RGB-Only Gaussian Splatting SLAM for Unbounded Outdoor Scenes

TL;DR

This work tackles RGB only SLAM for unbounded outdoor scenes by introducing OpenGS-SLAM, a pipeline that fuses pairwise pointmap regression for robust pose estimation with a differentiable 3D Gaussian Splatting representation. The system jointly optimizes camera poses and Gaussian map parameters in an end to end differentiable loop, aided by an adaptive scale mapper and a dynamic learning rate strategy to handle complex outdoor motion. Key contributions include the first RGB only 3DGS SLAM for outdoor environments, an end to end differentiable pipeline from pose estimation to 3DGS rendering, and state of the art novel view synthesis on the Waymo dataset, with tracking accuracy reaching a fraction of prior methods. The approach promises practical impact for outdoor autonomous robotics by enabling high fidelity rendering and reliable localization with RGB data alone, while maintaining computational efficiency suitable for real time scenarios.

Abstract

3D Gaussian Splatting (3DGS) has become a popular solution in SLAM, as it can produce high-fidelity novel views.
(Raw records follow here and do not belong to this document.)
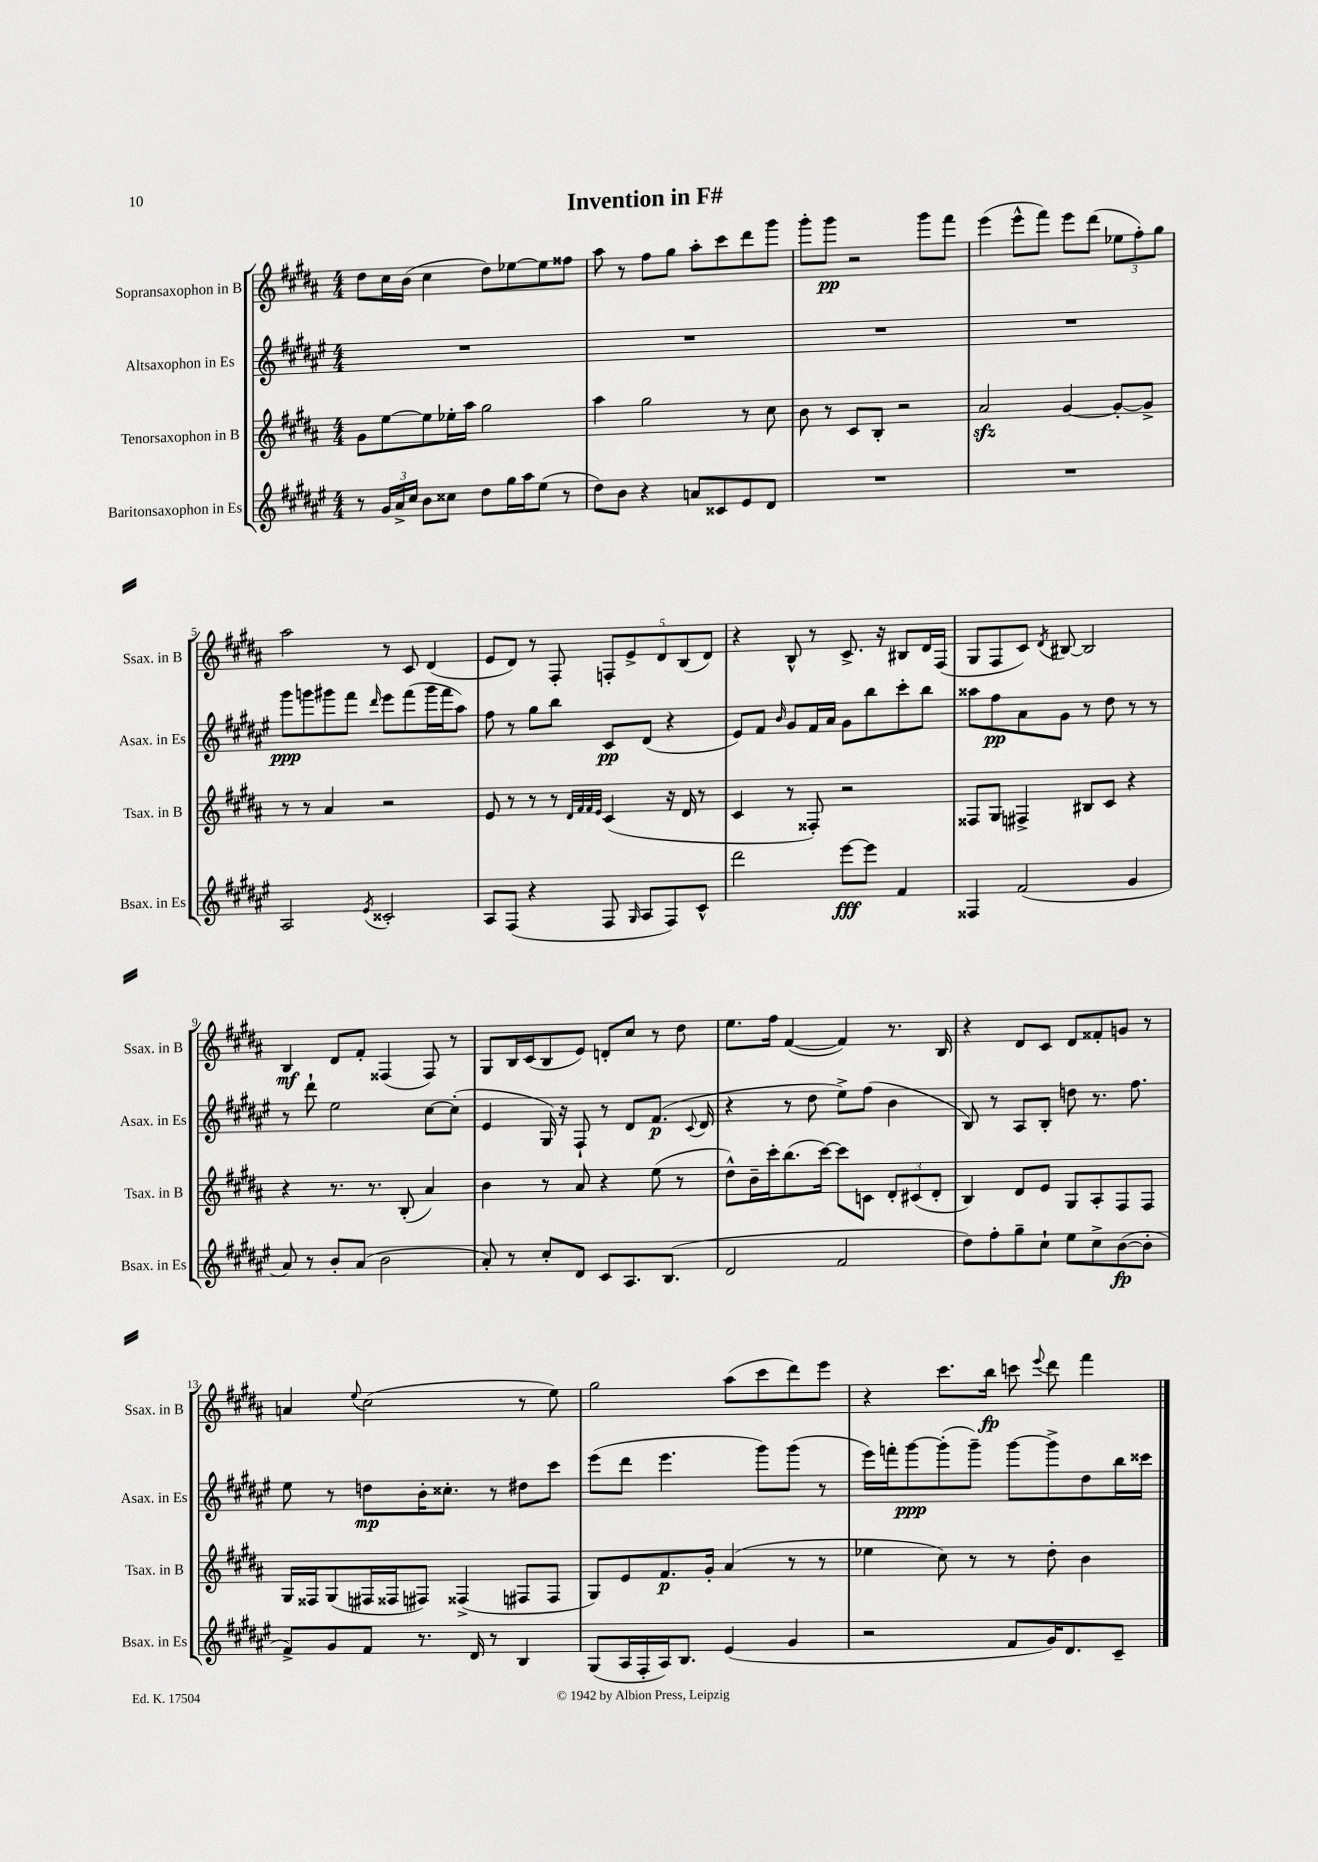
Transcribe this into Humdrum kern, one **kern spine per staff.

**kern	**kern	**kern	**kern
*staff4	*staff3	*staff2	*staff1
*clefG2	*clefG2	*clefG2	*clefG2
*k[f#c#g#d#a#e#]	*k[f#c#g#d#a#]	*k[f#c#g#d#a#e#]	*k[f#c#g#d#a#]
*M4/4	*M4/4	*M4/4	*M4/4
8r	8g#	1r	8dd#
24g#	[8ee	.	16cc#
24a#^	.	.	.
.	.	.	(16b
24cc#	.	.	.
8b	8ee]	.	4cc#
8cc##	16ee-'	.	.
.	16aa#	.	.
8dd#	2gg#	.	8dd#)
16gg#	.	.	[8ee-
16aa#	.	.	.
(8ee#	.	.	8ee-]
8r	.	.	8ff##
=	=	=	=
8dd#)	4aa#	1r	8aa#
8b	.	.	8r
4r	2gg#	.	8ff#
.	.	.	8gg#
8a	.	.	8aa#'
8c##	.	.	8ccc#
8e#	8r	.	8ddd#
8d#	8cc#	.	8ggg#
=	=	=	=
1r	8b	1r	8ggg#'
.	8r	.	8ggg#
.	8c#	.	2r
.	8B'	.	.
.	2r	.	.
.	.	.	8ggg#
.	.	.	8fff#
=	=	=	=
1r	2a#	1r	(4eee
.	.	.	8eee^^
.	.	.	8fff#)
.	[4g#	.	8eee
.	.	.	(8ddd#
.	8g#'_	.	12ee-
.	.	.	12ff#')
.	8g#^]	.	.
.	.	.	12gg#
=	=	=	=
2A#	8r	8ggg#	2aa#
.	8r	8ggg	.
.	4a#	8ggg#	.
.	.	8fff#	.
8qe#	.	16qqddd#	.
2c##'	2r	8eee#	8r
.	.	(8fff#	8c#
.	.	16ggg#	(4d#
.	.	16fff#	.
.	.	8aa#)	.
=	=	=	=
8A#	8e	8ff#	8e
(8F#	8r	8r	8d#)
4r	8r	8gg#	8r
.	8r	8bb	8F#'
.	32qqd#	.	.
.	32qqf#	.	.
.	32qqf#	.	.
.	32qqe	.	.
8F#	(4c#	8c#	10F'
.	.	.	10e^
16qqG#	.	.	.
8A#	.	(8d#	.
.	.	.	10d#
8F#)	16r	4r	.
.	.	.	(10B
.	16d#	.	.
8c#^^	8r	.	.
.	.	.	10d#)
=	=	=	=
2ddd#	4c#	8e#)	4r
.	.	8f#	.
.	.	16qqb	.
.	8r	8g#	8B^^
.	8F##')	16f#	8r
.	.	16a#	.
[8eee#	2r	8g#	8.c#^
8eee#]	.	8bb	.
.	.	.	16r
4f#	.	8ccc#'	8B#
.	.	8bb	16d#
.	.	.	(16F#
=	=	=	=
4F##	8F##	8aa##	8G#
.	8G#	8ff#	8F#
(2f#	4F#^	8a#	8c#)
.	.	.	8qd#
.	.	8g#	[8B#
.	8B#	8r	2B#]
.	8c#	8dd#	.
4g#	4r	8r	.
.	.	8r	.
=	=	=	=
8a#)	4r	8r	4B
8r	.	8ddd#`	.
8b'	8.r	2ee#	8d#
(8a#	.	.	8f#'
.	8.r	.	.
2b	.	.	(4F##
.	(8B'	.	.
.	4a#)	[8cc#	8F##)
.	.	(8cc#']	8r
=	=	=	=
8a#')	4b	4e#	8G#
8r	.	.	16B
.	.	.	(16c#
8cc#'	8r	16G#)	8B
.	.	16r	.
8d#	8a#	8F#`	8e)
8c#	4r	8r	8d'
8.A#	.	8d#	8cc#
.	(8ee	(8.f#	8r
(8.B	.	.	.
.	8r	.	8dd#
.	.	8qqc#	.
.	.	16d#	.
=	=	=	=
2d#	8dd#^^)	4r	8.ee
.	16b~	.	.
.	16ccc#'	.	16ff#
.	(8.bb	8r	([4f#
.	.	8dd#	.
.	[16ccc#)	.	.
2f#	8ccc#]	8ee#^)	4f#])
.	8c	(8ff#	.
.	12d#'	4b	8.r
.	(12c#	.	.
.	12d#'	.	.
.	.	.	16B
=	=	=	=
8dd#)	4B)	8B)	4r
8ff#'	.	8r	.
8gg#~	8d#	8A#	8d#
8cc#`	8e	8B'	8c#
8ee#	8G#	8dd	8d#
8cc#^	8A#'	8.r	8f##'
([8b	8F#	.	8g
.	.	8.ff#	.
8b']	8F#	.	8r
=	=	=	=
8f#^)	16G#	8ee#	4a
.	16F##	.	.
8g#	(8G#	8r	.
.	.	.	8qqee
8f#	16F#	8dd	(2cc#
.	16F##	.	.
8.r	8F#)	16b'	.
.	.	8.cc##'	.
.	(4F##^	.	.
16d#	.	.	.
8r	.	8r	.
4B	8F#	8dd#	8r
.	8F#	8ccc#	8ee)
=	=	=	=
(8G#	8G#)	(8eee#	2gg#
16A#	8e	8ddd#	.
16F#'	.	.	.
16A#)	8.f#	4.eee#	.
8.B	.	.	.
.	16g#'	.	.
(4e#	(4a#	.	(8aa#
.	.	8ggg#)	8ccc#
4g#	8r	(8ggg#	8ddd#)
.	8r	8r	8eee
=	=	=	=
2r	4ee-	16eee#)	4r
.	.	16fff'	.
.	.	[8ggg#	.
.	8cc#)	(8ggg#']	8.ccc#
.	8r	8ggg#~)	.
.	.	.	16bb
8f#	8r	[8ggg#	8ccc
.	.	.	8qqeee
16g#)	8dd#'	8ggg#^]	8ddd#
8.d#	.	.	.
.	4b	8dd#	4fff#
8c#~	.	16bb	.
.	.	16ccc##	.
==	==	==	==
*-	*-	*-	*-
However, previous GS-based methods primarily target indoor scenes and rely on RGB-D sensors or pre-trained depth estimation models, hence underperforming in outdoor scenarios. To address this issue, we propose a RGB-only gaussian splatting SLAM method for unbounded outdoor scenes--OpenGS-SLAM. Technically, we first employ a pointmap regression network to generate consistent pointmaps between frames for pose estimation. Compared to commonly used depth maps, pointmaps include spatial relationships and scene geometry across multiple views, enabling robust camera pose estimation. Then, we propose integrating the estimated camera poses with 3DGS rendering as an end-to-end differentiable pipeline. Our method achieves simultaneous optimization of camera poses and 3DGS scene parameters, significantly enhancing system tracking accuracy. Specifically, we also design an adaptive scale mapper for the pointmap regression network, which provides more accurate pointmap mapping to the 3DGS map representation. Our experiments on the Waymo dataset demonstrate that OpenGS-SLAM reduces tracking error to 9.8\% of previous 3DGS methods, and achieves state-of-the-art results in novel view synthesis. Project Page: https://3dagentworld.github.io/opengs-slam/

Paper Structure

This paper contains 28 sections, 14 equations, 4 figures, 2 tables.

Figures (4)

  • Figure 1: SLAM System Pipeline: Each frame inputs an RGB image for tracking. The current and previous frames are input as a pair into the Pointmap Regression network for pose estimation, followed by pose optimization based on the current Gaussian map. At keyframes, mapping is performed and the pointmap is processed by the Adaptive Scale Mapper for new Gaussian mapping. Camera pose and Gaussian map are jointly optimized in the local window.
  • Figure 2: Novel View Rendering Results on 4 Waymo segments. For unbounded outdoor scenes, our method renders high-fidelity images, accurately capturing details of vehicles, streets, and buildings. In contrast, MonoGS and GlORIE-SLAM exhibit rendering distortions and blurriness.
  • Figure 3: Comparison of tracking trajectories with MonoGS on 4 segments. Our method greatly enhances tracking accuracy, with no noticeable drift.
  • Figure 4: Ablation study of lr adjustment and pointmap regression: tracking trajectories on two segments. Without them, tracking fails during the process.